Masques : l’explication de la pénurie

L’État croyait à tort qu’il pourrait se fournir en masques en Chine ©Vesna Harny-Pixabay

Les masques font défaut. Et même si le gouvernement soutient qu’ils ne sont pas indispensables pour l’ensemble de la population – au motif que les gens ne les porteraient pas correctement – on peine à comprendre pourquoi la France ne dispose pas de stocks.

Interpellé à l’Assemblée nationale, jeudi 19 mars, le ministre de la Santé, Olivier Véran, a livré un début d’explication.

« Jusqu’en 2011 et ensuite 2013 – c’était une autre mandature ! – il y a eu jusqu’à un milliard de masques de stock d’État. Et puis il a été décidé que ce milliard de stocks d’État n’était plus indispensable tant les capacités mondiales de production de masques étaient désormais intenses, notamment en Asie. Encore une fois, la crise sanitaire a frappé la Chine, le premier pays producteur au monde qui a donc exploité la totalité de ses stocks et de ses capacités de production. »

Roselyne Bachelot avait vu juste

Le ministre de la santé fait référence au stock constitué en 2009 par Roselyne Bachelot, alors ministre de la santé de Nicolas Sarkozy. Il s’agissait de faire face à la menace de la grippe H1N1. Au total, 1,7 milliard de masques chirurgicaux et FFP2 seront ainsi commandés (seulement 80% des masques chirurgicaux seront livrés).

Par chance, l’épidémie de grippe va se révéler moins féroce que prévu. Et l’essentiel des masques restera dans les entrepôts qui les abritaient.

Une bonne partie de la classe politique brocarde alors la ministre, l’accusant d’avoir gaspillé l’argent public en dénaturant le principe de précaution.

En 2010, Roselyne Bachelot est remplacée par Xavier Bertrand. Il va maintenir en l’état le stock évalué à 1,4 milliard de masques.

Le tournant de 2013

En 2012, François Hollande est élu à la présidence de la république. Marisol Touraine remplace Xavier Bertrand au ministère de la Santé.

C’est à ce moment que tout va se jouer. Le secrétariat général de la défense et de la sécurité nationale (SGDSN) prend la main.

Dépendant du Premier ministre, cet organisme est chargé, entre autres, d’élaborer les plans d’urgence de l’État.

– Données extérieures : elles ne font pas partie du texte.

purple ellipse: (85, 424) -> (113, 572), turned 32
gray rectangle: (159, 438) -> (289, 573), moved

L’heure est aux économies. Plutôt que de maintenir des stocks qui se périment et qu’il faut donc renouveler, le SGDSN préconise de faire appel au marché mondial, et en particulier à la Chine. Recommandation que le ministère va suivre à la lettre.

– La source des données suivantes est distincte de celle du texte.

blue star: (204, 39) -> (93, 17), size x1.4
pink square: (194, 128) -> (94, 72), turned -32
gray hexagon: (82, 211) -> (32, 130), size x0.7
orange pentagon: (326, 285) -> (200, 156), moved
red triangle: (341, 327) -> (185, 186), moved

Le marché mondial pourvoira aux besoins

C’est le principe du zéro stock cher aux grands groupes industriels combiné avec la division internationale du travail.

Une autre décision, lourde de conséquences, est prise à la même époque. L‘État se décharge sur les employeurs de l’obligation de fournir des masques. Suivant en cela les recommandations d’un rapport du Haut comité de la santé publique du 1er juillet 2011.

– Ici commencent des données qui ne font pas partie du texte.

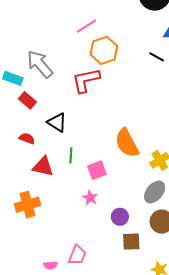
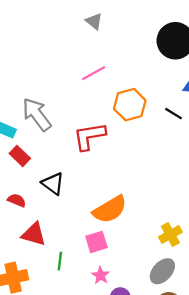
orange hexagon: (104, 50) -> (130, 105), moved
orange semicircle: (127, 143) -> (110, 209), moved, turned -96
green line: (71, 155) -> (60, 261), moved
pink star: (90, 198) -> (101, 275), moved

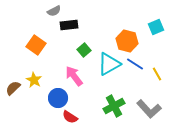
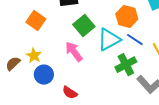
green square: (84, 50) -> (84, 26), size x1.5
blue circle: (58, 98) -> (44, 75), moved
green cross: (114, 106) -> (126, 65), moved

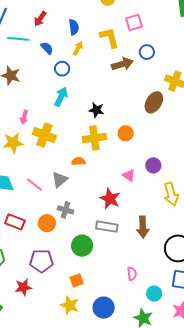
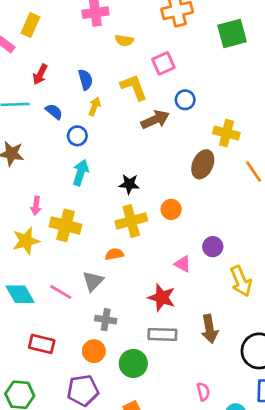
orange circle: (47, 223) -> (94, 351), moved

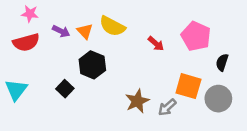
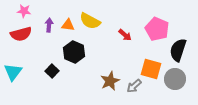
purple arrow: (61, 31) -> (49, 25), turned -112
orange triangle: (85, 31) -> (68, 25), turned -40
black semicircle: (222, 62) -> (178, 50), size x1.6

En 2015, les stocks de FFP2 ne s’élèvent plus qu’à quelques dizaines de millions.

On remarquera au passage que le conseiller chargé de la sécurité sanitaire dans le cabinet de Marisol Touraine entre 2013 et 2015 n’était autre que Jérôme Salomon, l’actuel directeur général de la Santé.

Ce qui explique, sans doute, pourquoi le gouvernement peine aujourd’hui à reconnaître la pénurie de masques. Ce serait reconnaître que les décisions prises en 2013 étaient irresponsables.